Two cases of respiratory failure occurred during induction chemotherapy for acute myelomonocytic leukemia with cytarabine and all-trans-retinoic acid [ ]. The authors attributed this to a manifestation of the retinoic acid syndrome. Both patients developed acute respiratory failure with widespread pulmonary infiltrates about 60 hours after starting chemotherapy. Both were managed successfully using high-dose dexamethasone and ventilation.

Nervous system

Central nervous system disturbances, especially impaired cerebellar function, limit doses of cytarabine, and age is an important predictive factor. Of 418 patients who received 36–48 g/m ² only 35 (8%) had severe cerebellar toxicity, which was irreversible or fatal in 4 (1%) [ ]. Patients over 50 years of age were significantly more likely to develop cerebellar problems than younger patients (26/137, 19%, compared with 9/281, 3%); a second course did not increase the incidence, implying that it is the individual rather than the cumulative dose that is important.

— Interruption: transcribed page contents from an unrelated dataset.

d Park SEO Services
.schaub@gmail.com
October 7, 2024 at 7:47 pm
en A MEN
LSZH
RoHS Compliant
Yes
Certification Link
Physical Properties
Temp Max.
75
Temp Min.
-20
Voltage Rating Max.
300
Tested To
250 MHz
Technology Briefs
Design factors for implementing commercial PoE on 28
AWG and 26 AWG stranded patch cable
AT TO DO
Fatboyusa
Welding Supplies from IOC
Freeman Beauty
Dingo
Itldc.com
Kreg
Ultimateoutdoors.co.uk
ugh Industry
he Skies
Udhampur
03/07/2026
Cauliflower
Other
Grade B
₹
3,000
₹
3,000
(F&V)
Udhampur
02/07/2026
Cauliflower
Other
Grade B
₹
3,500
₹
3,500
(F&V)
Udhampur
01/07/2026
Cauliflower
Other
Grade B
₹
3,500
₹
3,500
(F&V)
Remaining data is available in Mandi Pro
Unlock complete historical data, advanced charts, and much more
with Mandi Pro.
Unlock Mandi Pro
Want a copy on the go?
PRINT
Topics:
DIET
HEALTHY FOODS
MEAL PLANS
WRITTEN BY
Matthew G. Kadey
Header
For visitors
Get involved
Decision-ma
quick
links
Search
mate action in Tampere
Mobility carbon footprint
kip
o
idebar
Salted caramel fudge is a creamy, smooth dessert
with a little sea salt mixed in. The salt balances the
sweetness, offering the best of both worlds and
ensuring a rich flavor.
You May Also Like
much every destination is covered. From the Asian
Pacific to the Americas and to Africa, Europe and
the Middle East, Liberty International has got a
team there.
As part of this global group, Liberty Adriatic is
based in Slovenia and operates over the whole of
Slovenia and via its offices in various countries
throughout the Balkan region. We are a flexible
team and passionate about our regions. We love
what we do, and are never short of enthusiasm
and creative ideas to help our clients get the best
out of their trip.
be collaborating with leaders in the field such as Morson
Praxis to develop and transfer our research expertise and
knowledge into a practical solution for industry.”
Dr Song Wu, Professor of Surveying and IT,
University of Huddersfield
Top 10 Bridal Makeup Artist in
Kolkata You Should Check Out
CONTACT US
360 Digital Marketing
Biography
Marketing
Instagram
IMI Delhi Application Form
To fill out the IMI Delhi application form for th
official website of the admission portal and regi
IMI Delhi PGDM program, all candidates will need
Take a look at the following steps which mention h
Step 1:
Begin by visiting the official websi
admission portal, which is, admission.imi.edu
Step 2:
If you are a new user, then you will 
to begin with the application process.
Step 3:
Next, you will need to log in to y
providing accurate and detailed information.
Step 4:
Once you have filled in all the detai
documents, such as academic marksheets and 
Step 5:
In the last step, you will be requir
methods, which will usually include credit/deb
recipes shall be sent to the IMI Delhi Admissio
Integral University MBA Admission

The cerebellar syndrome is the most common complication of high-dose cytarabine therapy. In a study of the cerebellar syndrome caused by cytarabine [ ], in which it was found in seven of 30 patients treated, symptoms of toxicity appeared between the third and seventh days of chemotherapy, manifesting first as lethargy and confusion [ ]. Within the next 24 hours there were signs of cerebellar dysfunction, including dysarthria, ataxia, tremor, nystagmus, and dysmetria. In most patients in whom neurotoxicity developed, liver function worsened during chemotherapy. Abnormal liver function at the start of therapy and the development of neurotoxicity appear to be linked. The symptoms of neurotoxicity resolved within 4–49 days.

Aseptic meningitis can also occur in patients given cytarabine [ , ], and signs of cerebellar dysfunction after the administration of cytarabine 24 g/m ² have been reported in association with aseptic meningitis [ ].